31 Aug Changing the way things work
It’s a common practice for the government to donate machines to farmers. It is not a common practice to provide follow up technical support on the operation and maintenance of the machines.
Three sets of custom-built post-harvest machines were designed, manufactured and installed for use in our project areas last year. (See our blog post August 23, 2009)
A basic operator training was given to the farmer/operators at the time of installation and the farmer/operators went on to successfully process their 2009 harvest for export sales and then subsequent amounts, throughout the year, for local domestic sales.
But machine operators felt that they needed a more intensive training on trouble shooting, repair and maintenance of their new machines. At the request of RICE, Inc., a training module was designed by the PhilRice Engineering Department, in coordination with JHT Manufacturing Company, the machine’s fabricator. A 2 day workshop at PhilRice August 19 and 20, 2010 provided a well organized training with both lectures and a “hands-on” practicum.
The trainers were excellent. They were able to present highly technical information in a practical way that made sense to the farmers. A training manual was written that outlined and described step-by-step processes; it was made easy with pictures and outlined descriptions. At least five different languages were spoken among the trainers and the eight participating farmer/operators. It was important that all operators learned and used a common language for the parts of the machines and the tools that they used.
The second day of the training focused on the “actual” troubleshooting and operation of the machine. Although the machines were not identical models, the participants were challenged to understand basic functions. Working as provincial teams, the participants had to dismantle and reassemble the “dehuller-grain paddy separator.” Each team had to work together; they had to understand how each part of the machine worked, and explain to the trainers what they were doing as they reassembled the machine.
The “rubber roll” shown at the left, which is used in dehulling the grain, is the perfect example of why there is a need for such training. The rubber rolls are very expensive parts. Not manufactured in the Philippines, they must be imported from Thailand or Vietnam. The rolls should be able to dehull at least 30MT of palay before they show wear. But this roller was worn out before 10 metric tons were dehulled. This indicates that the machine was not operated properly and that wear and tear on other parts of the machine would probably be indicated.

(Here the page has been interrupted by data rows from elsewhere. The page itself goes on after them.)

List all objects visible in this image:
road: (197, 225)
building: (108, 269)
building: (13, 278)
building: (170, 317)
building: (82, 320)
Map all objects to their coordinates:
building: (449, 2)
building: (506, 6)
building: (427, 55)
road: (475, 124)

Training was also given on the micro-mill.
The project is still in need of a winnowing/air screen-cleaning machine to replace the hand winnowing currently being done. PhilRice is working on an appropriate design but we will still need to raise funds for the manufacturing and procurement of the machine.

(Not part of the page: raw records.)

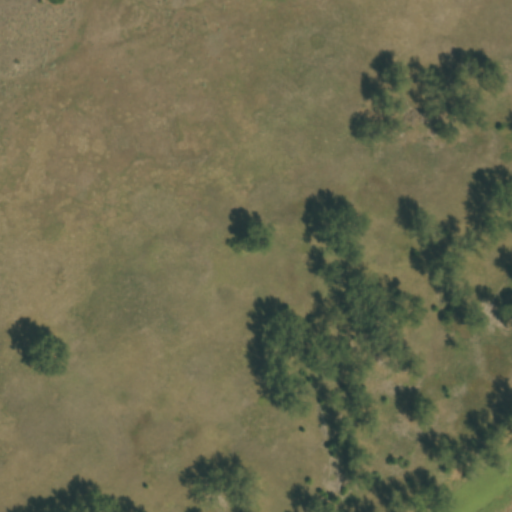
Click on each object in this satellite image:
park: (256, 256)
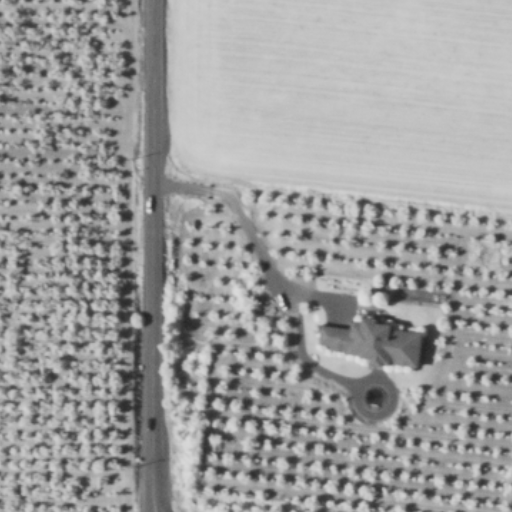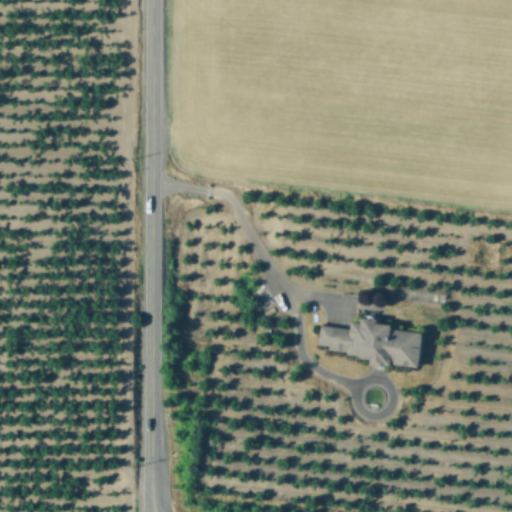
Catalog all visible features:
crop: (351, 100)
road: (236, 220)
road: (151, 256)
building: (378, 341)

PhilRice Deputy Director Eulito Bautista stopped by to observe the training and to highlight the partnership of PhilRice and the Cordillera Heirloom Rice Project. He said that the partnership still has much work to do in order to help the terraces farmers achieve the benefits of post harvest technology in their farming activity.
All agreed that it was a very successful training. Participants had achieved a new confidence as operators. They went home with new skills and a Machine Manual for Operators. PhilRice provided a holistic training design with very thorough, knowledgeable trainers and in an atmosphere of partnership. They also acknowledged the importance of follow up support to farmers who receive new machines and technologies.
We would like to sincerely thank PhilRice for their continued partnership on this project. We would especially like to thank the Department of Agriculture’s Agricultural Training Institute (ATI) at Benguet State University for the counter-part support in funding this training.